* _TASK ITEM_
When you reproduce the data, keep every word exactly as it stands and leave the pictures out.

*** GIVEN DATA Section Begins ***

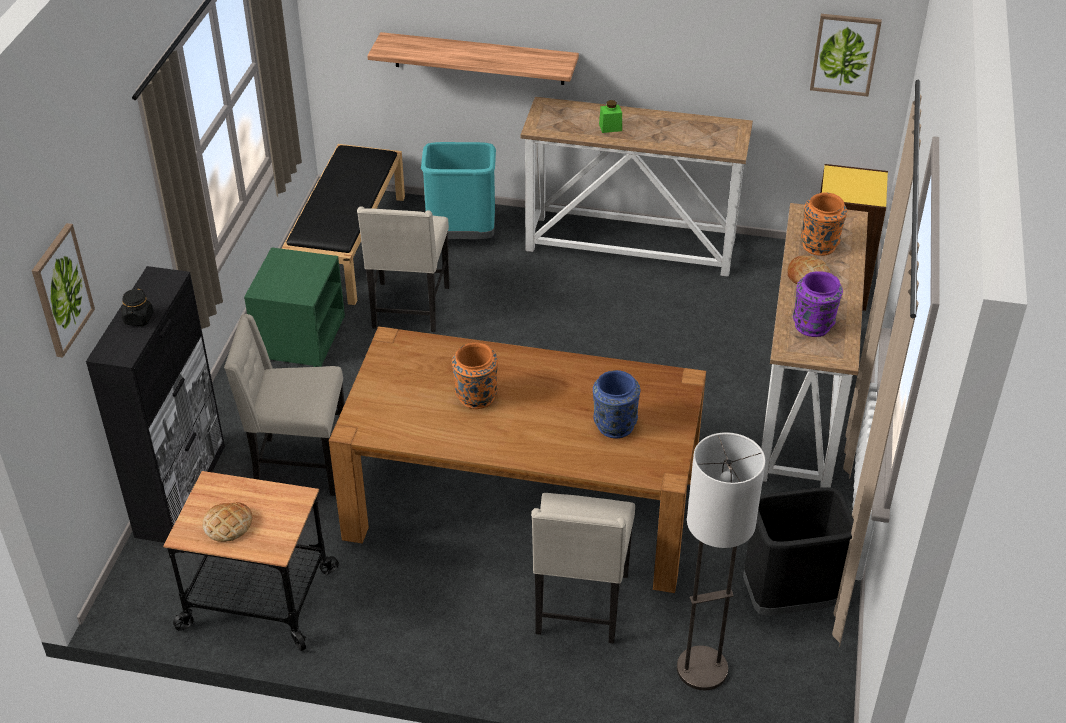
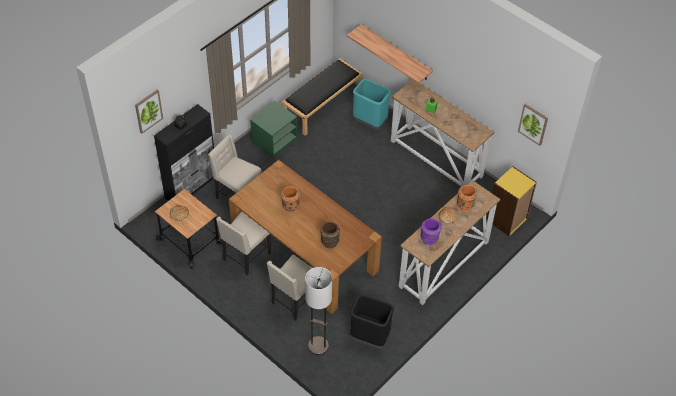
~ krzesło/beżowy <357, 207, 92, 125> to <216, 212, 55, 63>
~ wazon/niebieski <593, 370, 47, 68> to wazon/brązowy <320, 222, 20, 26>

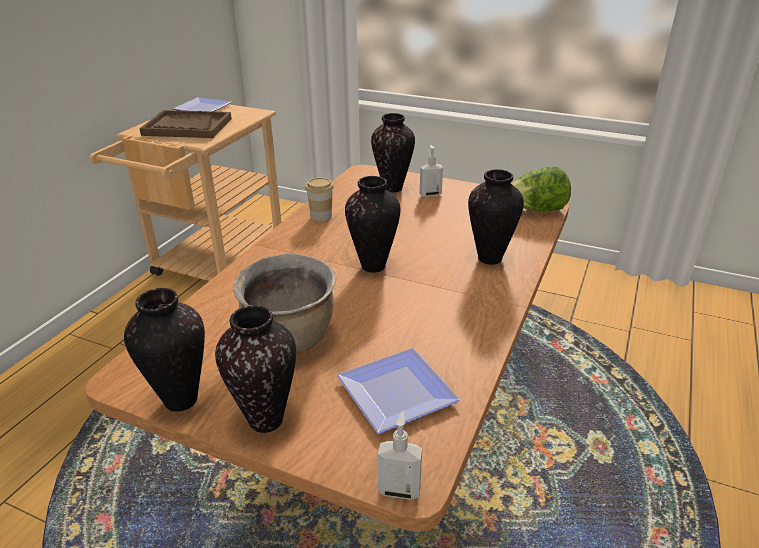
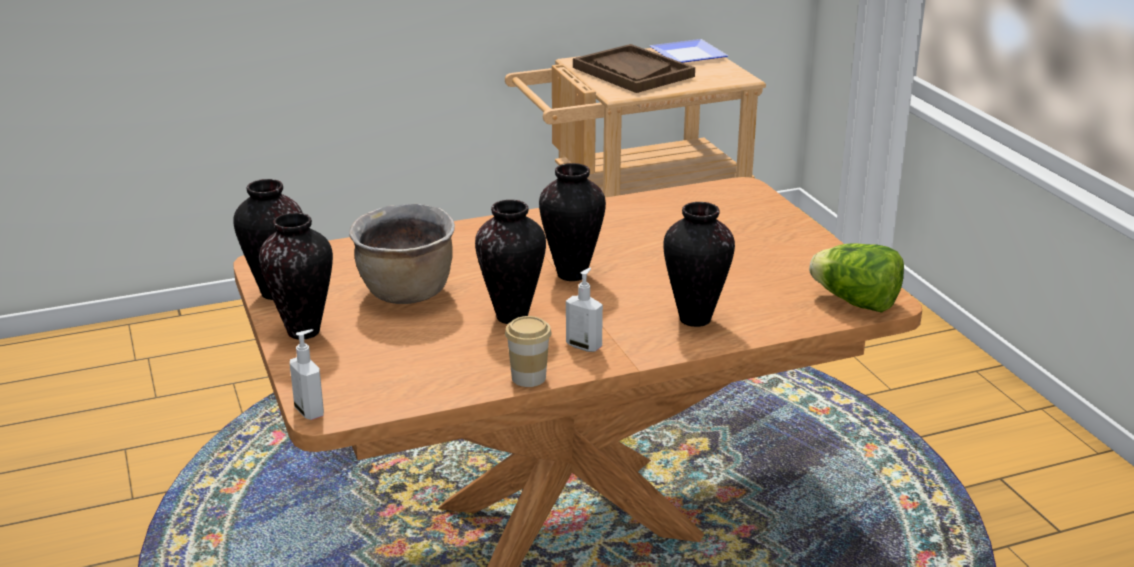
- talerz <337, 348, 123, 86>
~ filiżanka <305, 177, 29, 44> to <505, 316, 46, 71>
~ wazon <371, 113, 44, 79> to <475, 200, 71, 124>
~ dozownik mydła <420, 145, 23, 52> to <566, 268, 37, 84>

*** GIVEN DATA Section Ends ***

* _ANSWER TO THIS EXERCISE_
~ krzesło/beżowy <357, 207, 92, 125> to <216, 212, 55, 63>
~ wazon/niebieski <593, 370, 47, 68> to wazon/brązowy <320, 222, 20, 26>

- talerz <337, 348, 123, 86>
~ filiżanka <305, 177, 29, 44> to <505, 316, 46, 71>
~ wazon <371, 113, 44, 79> to <475, 200, 71, 124>
~ dozownik mydła <420, 145, 23, 52> to <566, 268, 37, 84>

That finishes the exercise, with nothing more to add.